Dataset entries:
──────────────────────────────

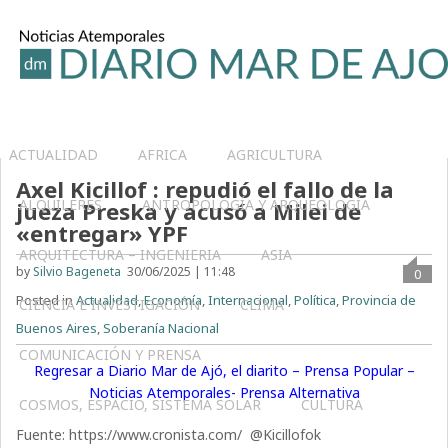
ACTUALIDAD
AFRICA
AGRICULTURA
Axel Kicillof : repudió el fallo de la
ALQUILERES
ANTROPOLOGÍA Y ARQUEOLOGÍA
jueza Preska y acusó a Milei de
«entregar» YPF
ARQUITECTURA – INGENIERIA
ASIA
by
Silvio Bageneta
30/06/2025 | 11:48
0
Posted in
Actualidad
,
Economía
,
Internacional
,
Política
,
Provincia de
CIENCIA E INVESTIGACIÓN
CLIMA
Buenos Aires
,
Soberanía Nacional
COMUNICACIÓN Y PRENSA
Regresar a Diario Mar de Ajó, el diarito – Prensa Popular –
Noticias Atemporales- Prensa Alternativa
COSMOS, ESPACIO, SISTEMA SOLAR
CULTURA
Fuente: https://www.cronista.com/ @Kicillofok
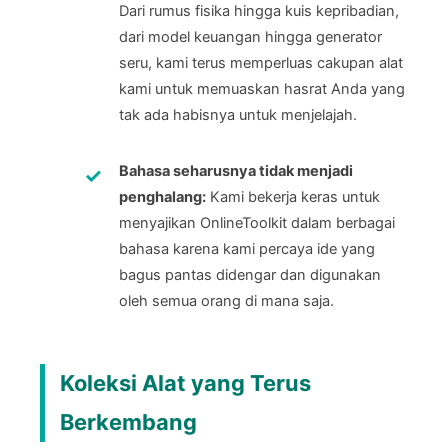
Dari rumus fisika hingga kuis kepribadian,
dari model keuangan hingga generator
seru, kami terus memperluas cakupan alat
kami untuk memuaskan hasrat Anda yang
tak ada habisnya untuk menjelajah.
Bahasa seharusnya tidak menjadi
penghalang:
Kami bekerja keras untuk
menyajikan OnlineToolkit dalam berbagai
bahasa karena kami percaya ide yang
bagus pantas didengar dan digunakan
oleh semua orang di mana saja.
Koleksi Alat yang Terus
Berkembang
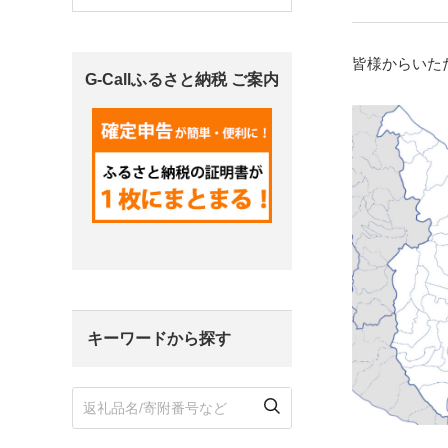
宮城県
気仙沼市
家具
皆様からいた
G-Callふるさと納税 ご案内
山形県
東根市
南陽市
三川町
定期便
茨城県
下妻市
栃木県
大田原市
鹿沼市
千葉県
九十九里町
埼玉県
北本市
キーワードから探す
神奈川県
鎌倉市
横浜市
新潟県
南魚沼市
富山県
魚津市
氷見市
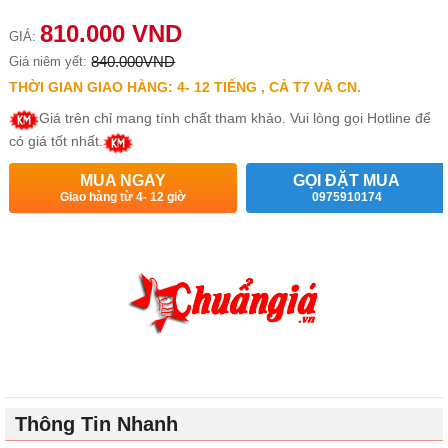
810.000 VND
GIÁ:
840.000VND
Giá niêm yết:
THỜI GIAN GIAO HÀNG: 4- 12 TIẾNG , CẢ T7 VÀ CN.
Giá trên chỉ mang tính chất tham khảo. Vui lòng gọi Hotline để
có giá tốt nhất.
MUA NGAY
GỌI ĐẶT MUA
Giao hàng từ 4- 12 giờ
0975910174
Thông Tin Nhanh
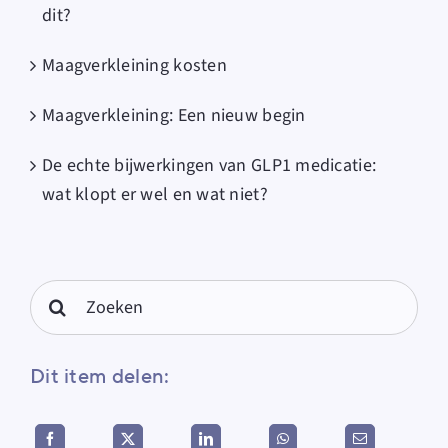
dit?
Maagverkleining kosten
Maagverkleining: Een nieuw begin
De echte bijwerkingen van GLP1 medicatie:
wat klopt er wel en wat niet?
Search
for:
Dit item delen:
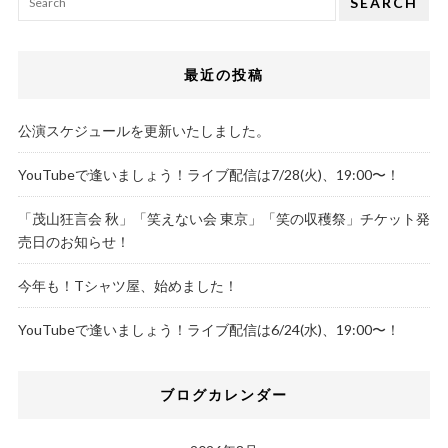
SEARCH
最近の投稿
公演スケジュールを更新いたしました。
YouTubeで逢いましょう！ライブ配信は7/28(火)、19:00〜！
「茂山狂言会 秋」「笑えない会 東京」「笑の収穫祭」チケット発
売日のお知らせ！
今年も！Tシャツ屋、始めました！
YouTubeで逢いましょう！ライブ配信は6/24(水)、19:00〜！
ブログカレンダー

──────────────────────────────

[EXERCISE AIM] Give the text lines from every row above as a JSON list of strings, one string per line, with blank lines omitted. Leave the pictures out of the answer.

[PROBLEM SOLUTION]
[
  "ACTUALIDAD",
  "AFRICA",
  "AGRICULTURA",
  "Axel Kicillof : repudió el fallo de la",
  "ALQUILERES",
  "ANTROPOLOGÍA Y ARQUEOLOGÍA",
  "jueza Preska y acusó a Milei de",
  "«entregar» YPF",
  "ARQUITECTURA – INGENIERIA",
  "ASIA",
  "by",
  "Silvio Bageneta",
  "30/06/2025 | 11:48",
  "0",
  "Posted in",
  "Actualidad",
  ",",
  "Economía",
  ",",
  "Internacional",
  ",",
  "Política",
  ",",
  "Provincia de",
  "CIENCIA E INVESTIGACIÓN",
  "CLIMA",
  "Buenos Aires",
  ",",
  "Soberanía Nacional",
  "COMUNICACIÓN Y PRENSA",
  "Regresar a Diario Mar de Ajó, el diarito – Prensa Popular –",
  "Noticias Atemporales- Prensa Alternativa",
  "COSMOS, ESPACIO, SISTEMA SOLAR",
  "CULTURA",
  "Fuente: https://www.cronista.com/ @Kicillofok",
  "Dari rumus fisika hingga kuis kepribadian,",
  "dari model keuangan hingga generator",
  "seru, kami terus memperluas cakupan alat",
  "kami untuk memuaskan hasrat Anda yang",
  "tak ada habisnya untuk menjelajah.",
  "Bahasa seharusnya tidak menjadi",
  "penghalang:",
  "Kami bekerja keras untuk",
  "menyajikan OnlineToolkit dalam berbagai",
  "bahasa karena kami percaya ide yang",
  "bagus pantas didengar dan digunakan",
  "oleh semua orang di mana saja.",
  "Koleksi Alat yang Terus",
  "Berkembang",
  "宮城県",
  "気仙沼市",
  "家具",
  "皆様からいた",
  "G-Callふるさと納税 ご案内",
  "山形県",
  "東根市",
  "南陽市",
  "三川町",
  "定期便",
  "茨城県",
  "下妻市",
  "栃木県",
  "大田原市",
  "鹿沼市",
  "千葉県",
  "九十九里町",
  "埼玉県",
  "北本市",
  "キーワードから探す",
  "神奈川県",
  "鎌倉市",
  "横浜市",
  "新潟県",
  "南魚沼市",
  "富山県",
  "魚津市",
  "氷見市",
  "810.000 VND",
  "GIÁ:",
  "840.000VND",
  "Giá niêm yết:",
  "THỜI GIAN GIAO HÀNG: 4- 12 TIẾNG , CẢ T7 VÀ CN.",
  "Giá trên chỉ mang tính chất tham khảo. Vui lòng gọi Hotline để",
  "có giá tốt nhất.",
  "MUA NGAY",
  "GỌI ĐẶT MUA",
  "Giao hàng từ 4- 12 giờ",
  "0975910174",
  "Thông Tin Nhanh",
  "dit?",
  "Maagverkleining kosten",
  "Maagverkleining: Een nieuw begin",
  "De echte bijwerkingen van GLP1 medicatie:",
  "wat klopt er wel en wat niet?",
  "Search",
  "for:",
  "Dit item delen:",
  "SEARCH",
  "最近の投稿",
  "公演スケジュールを更新いたしました。",
  "YouTubeで逢いましょう！ライブ配信は7/28(火)、19:00〜！",
  "「茂山狂言会 秋」「笑えない会 東京」「笑の収穫祭」チケット発",
  "売日のお知らせ！",
  "今年も！Tシャツ屋、始めました！",
  "YouTubeで逢いましょう！ライブ配信は6/24(水)、19:00〜！",
  "ブログカレンダー"
]